_Work instructions_
**A)** In the decision tree text, which variable has the largest importance score?
**B)** List every package that the decision tree text loads with a library() call.
**C)** Reproduce the decision tree text word for word from "print(tree$variable.importance)" to "prune(tree, cp = 0.05)".

_Passage for review_
+-------+

Using all variables:
library(rpart)
library(rpart.plot)
library(dplyr)
##
## Attaching package: 'dplyr'
## The following object is masked from 'package:GGally':
##
## nasa
## The following object is masked from 'package:car':
##
## recode
## The following object is masked from 'package:MASS':
##
## select
## The following objects are masked from 'package:stats':
##
## filter, lag
## The following objects are masked from 'package:base':
##
## intersect, setdiff, setequal, union
library(tidyr)
##
## Attaching package: 'tidyr'
## The following object is masked from 'package:RCurl':
##
## complete
library(ggplot2)
library(partykit)
## Loading required package: grid
theme_set(theme_gray(base_size = 15))
data <- AD_full
tree <- rpart(TOTAL13 ~ ., data, method="anova")
prp(tree, nn.cex = 1)
Because TOTAL13 is the continuous variables, the average of each pair of consecutive values is used as splitting value the values.
print(tree$variable.importance)
## FDG HippoNV AV45 AGE
## 10003.6912 4668.3064 2725.7887 968.0736
FDG has the largest importance scores among all variables.
While cp controls the model complexity, the tree can be pruned with the prune function to minimize relative error by splitting the node. less-complex tree can be created by a larger cp. cp = 0.05 and then cp = 0.2 were used to compare the complexity of the decision tree model.
tree_0.05 <- prune(tree, cp = 0.05)
prp(tree_0.05, nn.cex = 1)
tree_0.1 <- prune(tree, cp = 0.2)
prp(tree_0.1, nn.cex = 1)
As cp value becomes larger, the size of decision tree becomes smaller.

+-------+

_Data shown_
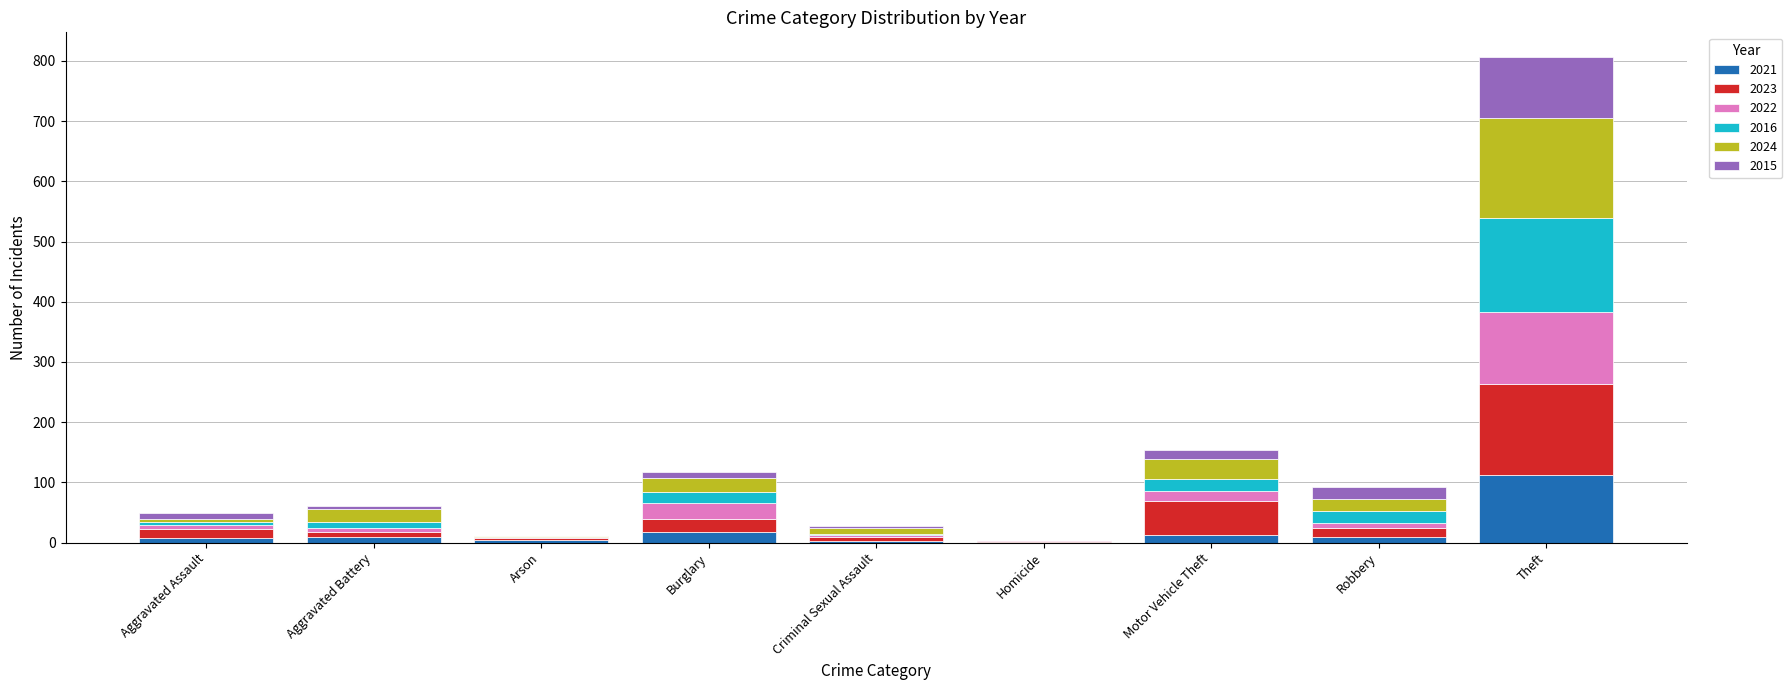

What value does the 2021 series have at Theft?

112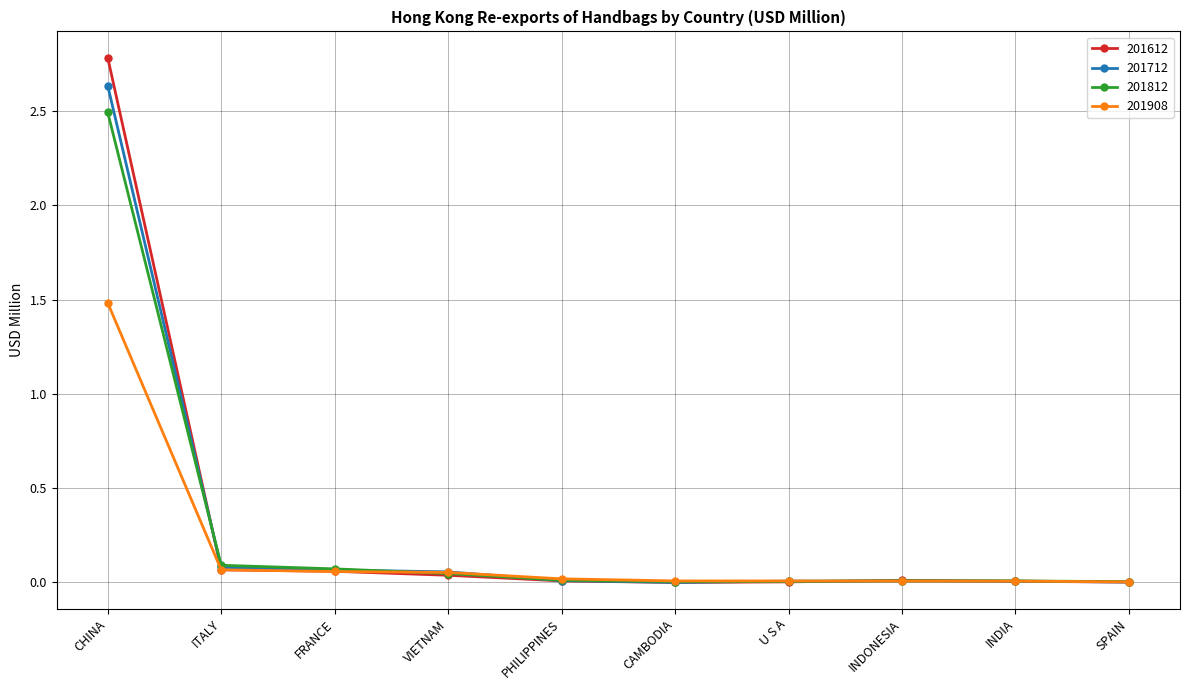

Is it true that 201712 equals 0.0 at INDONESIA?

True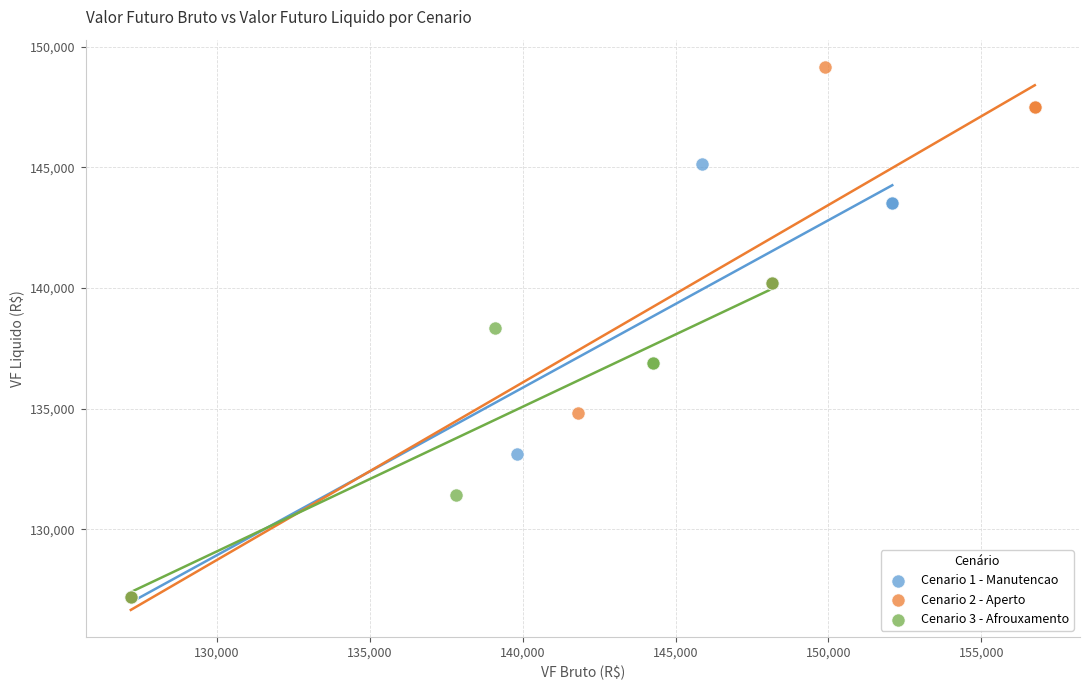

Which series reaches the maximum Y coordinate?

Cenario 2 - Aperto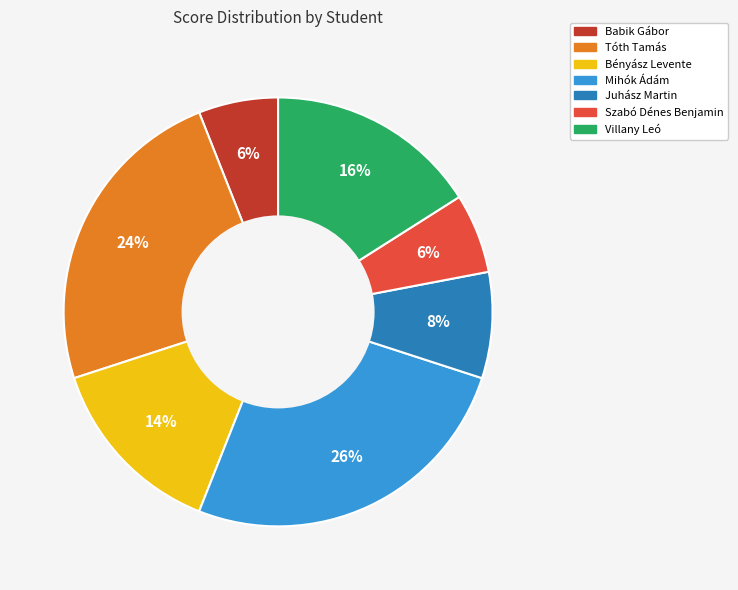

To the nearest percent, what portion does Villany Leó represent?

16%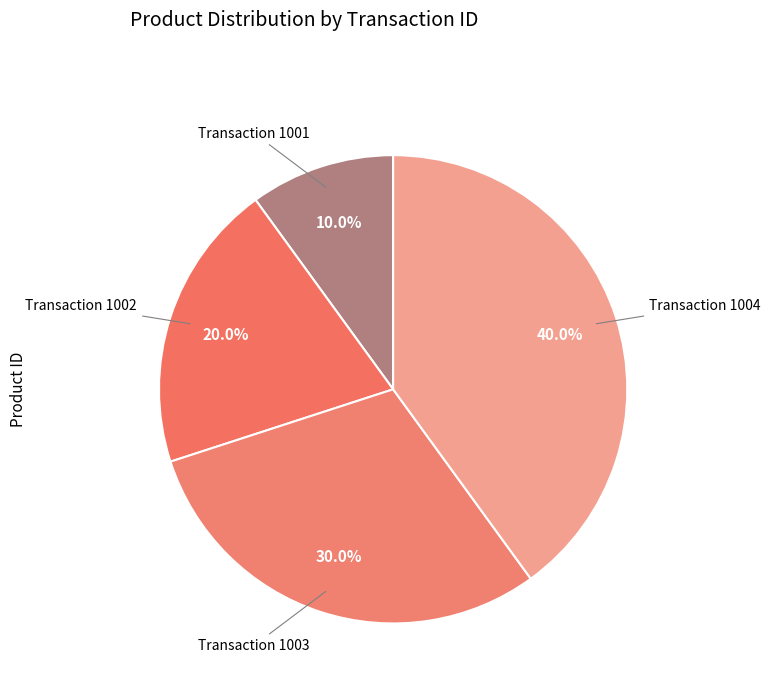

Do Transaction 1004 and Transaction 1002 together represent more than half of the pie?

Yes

+-------+

_Task-by-task answers_
**A)** FDG

**B)** rpart, rpart.plot, dplyr, tidyr, ggplot2, partykit

**C)**
print(tree$variable.importance)
## FDG HippoNV AV45 AGE
## 10003.6912 4668.3064 2725.7887 968.0736
FDG has the largest importance scores among all variables.
While cp controls the model complexity, the tree can be pruned with the prune function to minimize relative error by splitting the node. less-complex tree can be created by a larger cp. cp = 0.05 and then cp = 0.2 were used to compare the complexity of the decision tree model.
tree_0.05 <- prune(tree, cp = 0.05)